Tabiatın cömertliğini esirgemediği, her türlü canlıya kucak açan sulu selli yerler geride kalmıştı. Yağız at ile yolculuğumuz, bu defa çorak diyarlara getirmişti bizi. Tanrının elini çektiği topraklarda uzun zaman yol kat ettik. Yaşama dair hiçbir iz ile karşılaşmadık. Ta ki ıssızlığın ortasında, ağır aksak tırmandığımız tepenin zirvesine varana kadar... Toz bulutu içinde kalmış bir yerleşim yeri duruyordu karşımda.

Sokaklarında dolanırken sarığım ile yüzümü kapatmıştım. Burun direği kıran ağır koku karşısında, âdeta ruhum bedenimden kaçmaya çalışıyordu. Nefes almak eziyet gibiydi. Bir süre evlerin arasında gezindim. Ortalarda kimseler görünmüyordu, terk edilmişti sanki. Daha fazla duramadım ve sokakları aşarak evlerden uzaklaşacağım sırada bana doğru yaklaşan birini gördüm. Üstü başı perişan haldeydi. Adamın hâli içimi öyle sızlattı ki, kokuyu bile unuttum.
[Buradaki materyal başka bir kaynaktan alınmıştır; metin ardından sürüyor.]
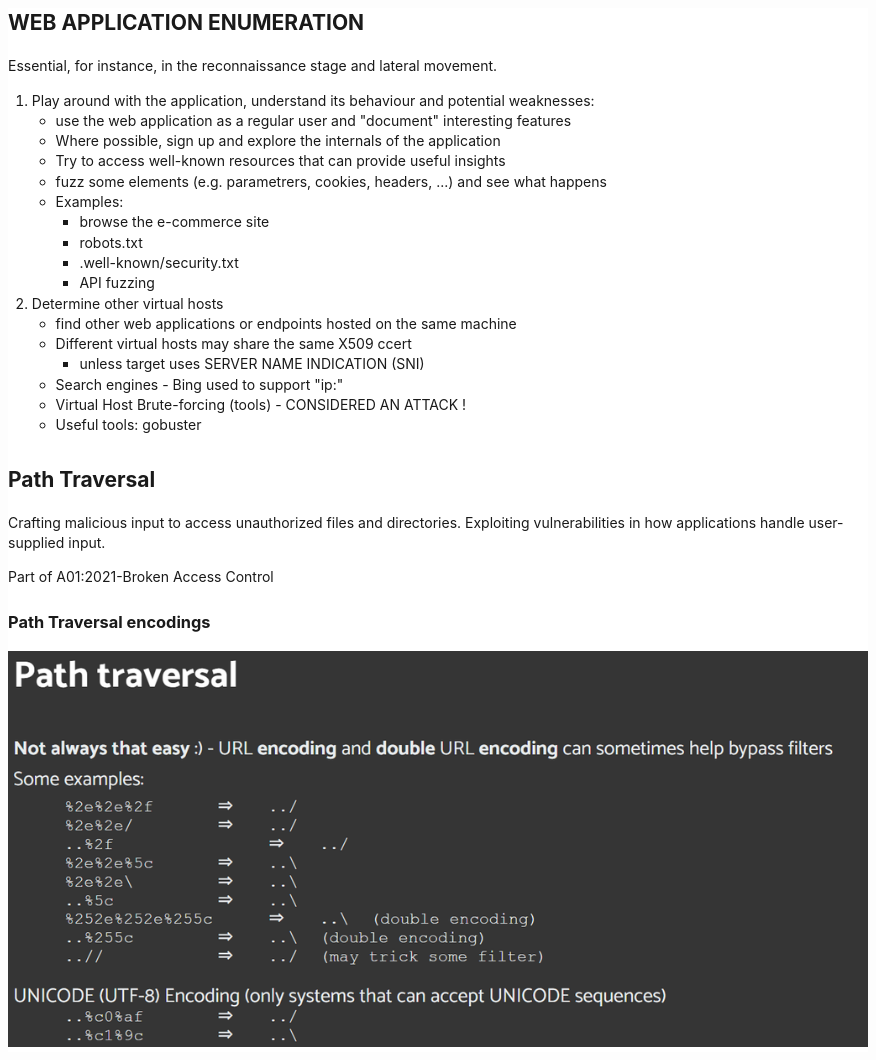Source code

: ## WEB APPLICATION ENUMERATION

Essential, for instance, in the reconnaissance stage and lateral movement. 
1. Play around with the application, understand its behaviour and potential weaknesses:
   - use the web application as a regular user and "document" interesting features
   - Where possible, sign up and explore the internals of the application
   - Try to access well-known resources that can provide useful insights
   - fuzz some elements (e.g. parametrers, cookies, headers, ...) and see what happens
   - Examples:
     - browse the e-commerce site
     - robots.txt
     - .well-known/security.txt
     - API fuzzing
2. Determine other virtual hosts
   - find other web applications or endpoints hosted on the same machine
   - Different virtual hosts may share the same X509 ccert
     - unless target uses SERVER NAME INDICATION (SNI)
   - Search engines - Bing used to support "ip:"
   - Virtual Host Brute-forcing (tools) - CONSIDERED AN ATTACK !
   - Useful tools: gobuster

## Path Traversal
Crafting malicious input to access unauthorized files and directories. Exploiting vulnerabilities in how applications handle user-supplied input. 

Part of A01:2021-Broken Access Control

### Path Traversal encodings

![encodings](images/PATH_TRAVERSAL_encodings.png)
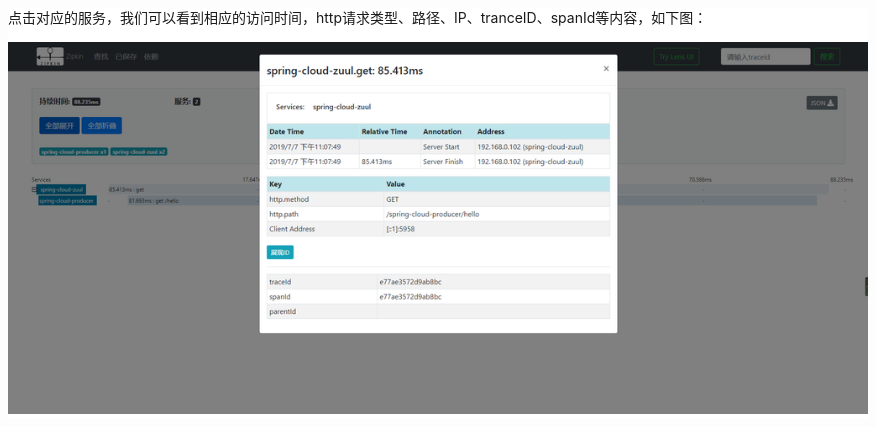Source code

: 点击对应的服务，我们可以看到相应的访问时间，http请求类型、路径、IP、tranceID、spanId等内容，如下图：

![](../../../assets/images/SpringCloud/SpringCloud/attachments/SpringCloud系列教程%20第11篇：使用Spring%20Cloud%20Sleuth和Zipkin进行分布式链路跟踪_image_6.png)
Gelir gelmez,"Hoş geldin dayı!" deyip elimi sıktı. Hemen sonra bir yandan atı incelemeye, bir yandan da mütemadiyen sorular sorarak konuşmaya başladı.

"Senden başka kimse yok mu burada?" diye sordum ve cümleler yağmur gibi yağmaya başladı.

"Eskiden burada çok insan yaşardı. Tarlalar, bahçeler... Dağ tepe yeşil, her taraf ağaçtı. Bir gün bazı adamlar geldi ve toprağın altından bir şeyler çıkarmak istediler. Bize de para vereceklerini söylediler. Hepimiz sevinçten uçtuk. İşe başladılar. Yalnız anlam veremediğimiz şekilde ağaçlar, bitkiler çürüyüp giderken tarlalar ürün vermez oldu."

Araya girerek, "Nasıl anlam veremediniz? Sebebi ortada..." diyecektim, fırsat vermedi.

"Geçim sıkıntısı çekmeye başladık. Adamlar halimize acıdı, bize yardım için para verdiler. Çok iyilerdi, zor zamanımızda yanımızda oldukları için bizde onlara yardım etmeye karar verdik. Sırtımızla yük çektik, dişimizle tırnağımızla çalıştık. Adamların gözü yaşardı yaptıklarımız karşısında."

Ortada bir sebep yokken bu kadar şey olmuş gibi anlatıyordu. O anlattıkça sinirden benimde gözlerimden yaş geliyordu.

"Bir zaman sonra işleri bitti. Yanımıza geldiler, 'Biz gidiyoruz, lakin içimiz rahat değil. Sizin buralarda yaşanacağı yok. Bizimle gelin iş yerlerimizde çalışırsınız, bari karnınız doyar,' dediler. Tabi her zamanki gibi çok sevindik. Sonra herkesi alıp gittiler. 'Kapanmamış birkaç sıvı dolu çukur var. Sana zahmet sende onları kapat gel,' dediler bana da..."

Duyduklarım karşısında elim ayağım titriyordu. Bütün insanları karşımdakinde görebiliyordum. Daha fazla dayanacak gücüm kalmadı ve yaradana sığınıp bir tokat aşk ettim adama.

"Niye vurdun dayı?" dedi kıpkırmızı olmuş yanağını tutarken.

"Sinek konmuştu," dedim, "Tamam o zaman, çok sağol dayı!" dedi.

Sesimi çıkarmadım, yağız ata binip dörtnala oradan uzaklaştım.